Research Computing is actively re-orienting our cyberinfrastructure to the needs of the research programs at UNC-Chapel Hill. Coarse and piecemeal approaches like “core hours” charges and/or “storage” charges assume a mostly homogeneous workload: the resource demands of different disciplines are sufficiently varied that these approaches unintentionally disadvantage domains of inquiry. Worse still, they make it so we are least likely to observe the capacity demands that mixed workloads and emerging workloads present; thus, it reduces our ability to respond to the needs of the research community.
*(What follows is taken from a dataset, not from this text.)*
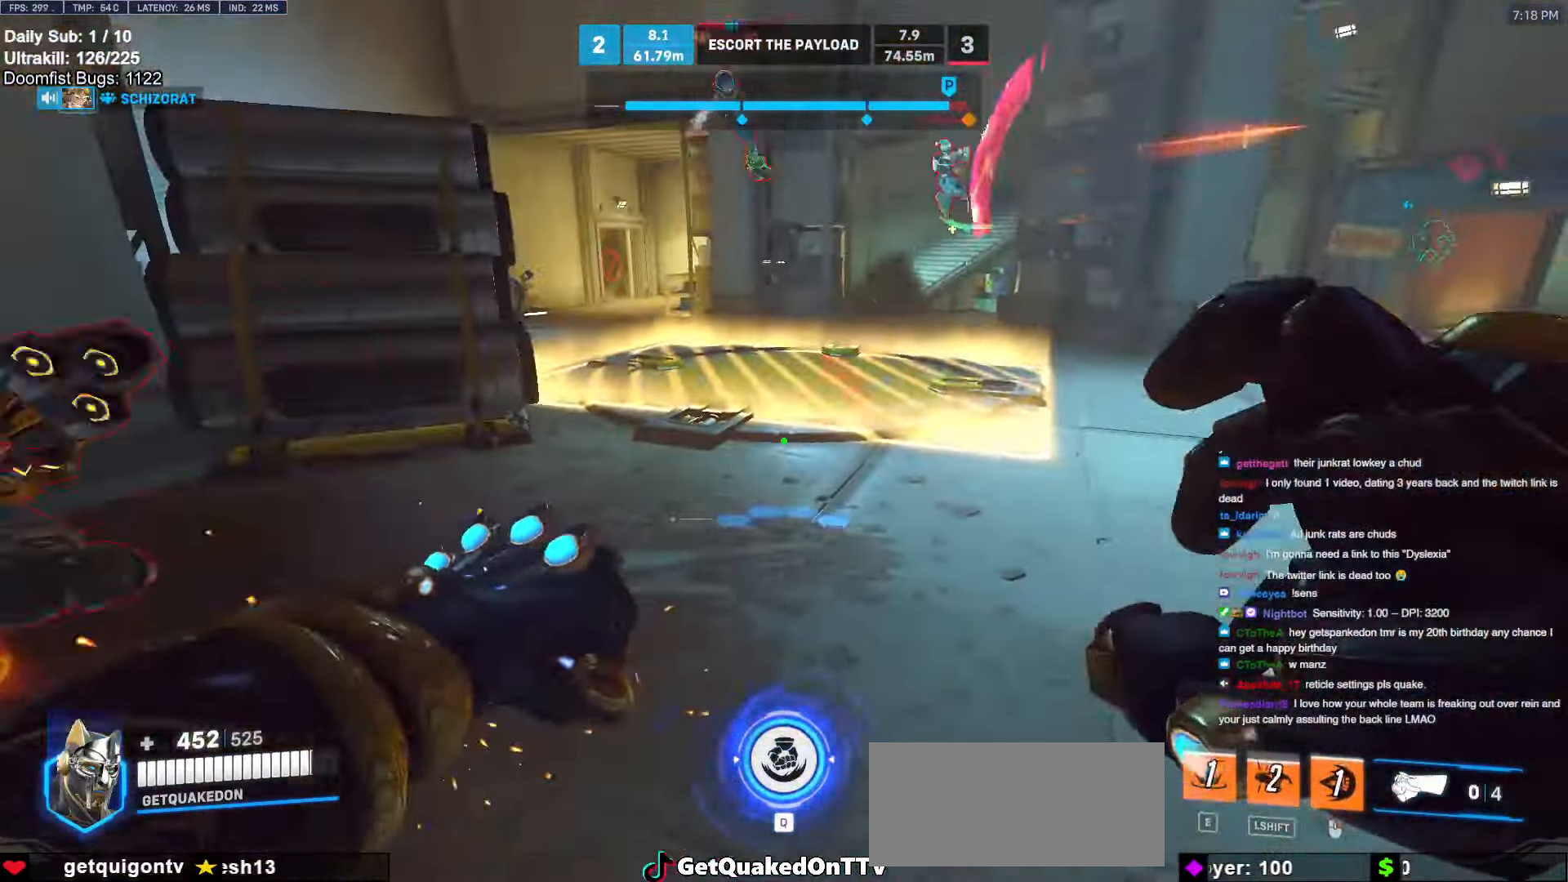
{"keys": ["d", "w"], "mouse": ["right"], "events": [[233, "space", "down"], [383, "space", "up"]]}
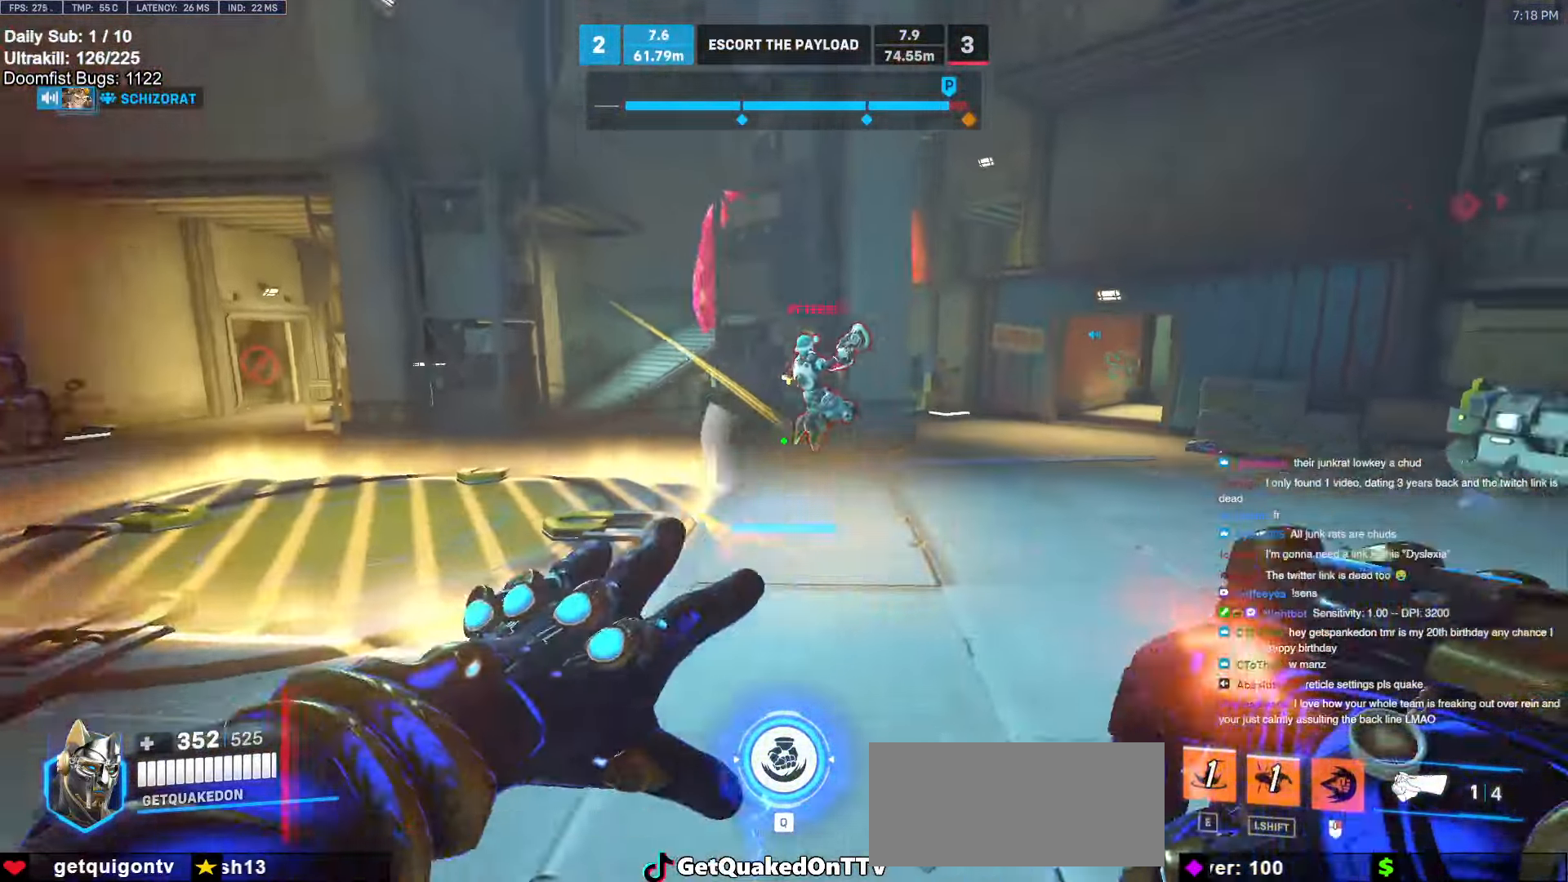
{"keys": ["w"], "mouse": [], "events": [[150, "d", "up"], [350, "mouse_right", "up"]]}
Additional kinds of cyberinfrastructure exhibit similar complexity.
Given the newness of our approach, and the fact that we are re-orienting overtly and intentionally to respond to a broader suite of demands from a broader array of research pursuits, we do not yet know which dimension (or dimensions) of resource will drive cost. Nor do we know precisely how many materially different “workload profiles” we will observe. In short, we need to see what happens, measure what happens, and perform some analysis, in order to know enough to frame a costing structure (or: to know enough to justify it).
Our approach is to apply technical resource limits that will (i) help us to measure the relevant dimensions of resource demands, (ii) facilitate incremental adjustment as our observations of the actual job streams suggest, and of course (iii) protect against over-consuming users or runaway tasks/workload/resource-use.
With this in view, we encourage investigators to consult with us on project proposals so we can bring to bear the full suite of Research Computing capabilities, services, and cyberinfrastructure initiatives/projects.